Vintage House will launch a new program this summer called “Soups for Seniors,” in partnership with Sweetwater Spectrum and F.I.S.H.

Beginning on Friday, July 13 — and then every Friday following - for at least the next six months, the farm at Sweetwater will donate 100 pounds of fresh vegetables to Vintage House, where a local volunteer chef, Taylor Hale, will use those veggies (along with other donated ingredients like breads and meats) to create a hearty soup — served free at Vintage House to all seniors — potentially freezing extra soup for distribution later.

Sweetwater residents will be involved at minimum with the weekly harvest, maybe other portions of the process as well.

Helped by a recent Rotary grant, Sweetwater has set up a 100-foot-long “hoop house” to accelerate and extend its growing season, overseen by its farm manager Luke Carneal.

For the first lunch, Carneal said that Sweetwater will be donating tomatoes, peppers, cucumbers, basil, summer squash, collard, chard and kale.

“We can’t wait to team up with Vintage House and start serving the folks of Sonoma our delicious vegetables,” said Carneal.

The soups will vary week to week and reflect the latest seasonal vegetables. Hale said that she hopes to introduce some cold soups, some soups with meat and vegetable soups with beans as protein.

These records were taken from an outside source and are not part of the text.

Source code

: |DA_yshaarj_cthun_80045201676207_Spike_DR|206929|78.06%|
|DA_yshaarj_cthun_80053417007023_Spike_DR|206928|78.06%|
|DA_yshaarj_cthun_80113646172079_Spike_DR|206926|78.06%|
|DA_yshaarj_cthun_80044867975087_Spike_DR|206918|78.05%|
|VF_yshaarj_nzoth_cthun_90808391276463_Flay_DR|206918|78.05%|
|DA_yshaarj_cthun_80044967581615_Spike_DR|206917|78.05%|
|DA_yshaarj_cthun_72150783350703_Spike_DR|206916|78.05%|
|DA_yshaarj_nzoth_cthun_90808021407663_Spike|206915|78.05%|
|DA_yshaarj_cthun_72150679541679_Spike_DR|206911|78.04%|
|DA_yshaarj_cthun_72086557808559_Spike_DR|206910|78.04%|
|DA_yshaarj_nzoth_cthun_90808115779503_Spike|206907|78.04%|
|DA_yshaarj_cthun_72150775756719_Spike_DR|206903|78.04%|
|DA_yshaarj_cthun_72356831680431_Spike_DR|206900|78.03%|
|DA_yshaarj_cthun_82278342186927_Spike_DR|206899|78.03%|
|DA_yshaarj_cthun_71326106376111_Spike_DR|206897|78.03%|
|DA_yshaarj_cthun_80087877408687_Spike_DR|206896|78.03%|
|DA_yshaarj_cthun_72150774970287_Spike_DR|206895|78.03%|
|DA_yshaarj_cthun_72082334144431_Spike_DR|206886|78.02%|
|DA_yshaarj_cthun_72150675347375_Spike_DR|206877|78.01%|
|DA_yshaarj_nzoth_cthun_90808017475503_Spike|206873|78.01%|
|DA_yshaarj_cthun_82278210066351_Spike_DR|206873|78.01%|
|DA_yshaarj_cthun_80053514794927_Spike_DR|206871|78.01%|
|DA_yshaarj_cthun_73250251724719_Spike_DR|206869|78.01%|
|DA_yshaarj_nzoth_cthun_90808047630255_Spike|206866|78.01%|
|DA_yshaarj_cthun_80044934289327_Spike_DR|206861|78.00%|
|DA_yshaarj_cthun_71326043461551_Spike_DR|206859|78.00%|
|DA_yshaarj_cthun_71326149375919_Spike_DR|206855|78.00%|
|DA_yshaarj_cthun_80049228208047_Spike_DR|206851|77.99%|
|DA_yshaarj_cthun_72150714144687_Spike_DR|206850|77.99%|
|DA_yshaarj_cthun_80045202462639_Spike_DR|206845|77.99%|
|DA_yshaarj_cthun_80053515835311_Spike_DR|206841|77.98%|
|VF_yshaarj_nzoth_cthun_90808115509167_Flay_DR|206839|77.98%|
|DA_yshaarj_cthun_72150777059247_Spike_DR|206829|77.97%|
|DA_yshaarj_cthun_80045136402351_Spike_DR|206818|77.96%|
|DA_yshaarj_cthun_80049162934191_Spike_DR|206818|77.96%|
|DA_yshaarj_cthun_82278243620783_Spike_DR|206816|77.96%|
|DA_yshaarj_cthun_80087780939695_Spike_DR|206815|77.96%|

Kelsey Maddox, programs and services manager at Vintage House, said that she’s excited that the program will gather seniors at the facility for both a healthy meal and socialization.

“‘Soup for Seniors’ will create more social opportunities and also support those who have food scarcity issues,” she said.

She noted that nationwide, 20 percent of all seniors over 65 are struggling to live on their social security, which is all they have for retirement.

“With 11,000 seniors in Sonoma Valley that could easily mean 2,000 or more,” she said. “With our high cost of living in Sonoma and the lack of adequate income, this program is intended as a step forward to foster and support our senior community.”

Sweetwater executive director Kory Stradinger said that the autism residential community is excited to use this project as a way to give back to the community and that he has received very positive feedback to the idea.

“People seem appreciative that two local non-profits can work together on a project that cuts across several generations,” said Stradinger. “Our young adult Sweetwater residents are harvesting the produce and handing it over to the Vintage House chefs and volunteers (of all ages) to prepare the meals, which then benefit our local seniors.”

The Sweetwater farm stand is also open to the community all summer, on Tuesdays from 10 a.m. to 1 p.m. at 730 W. Spain St.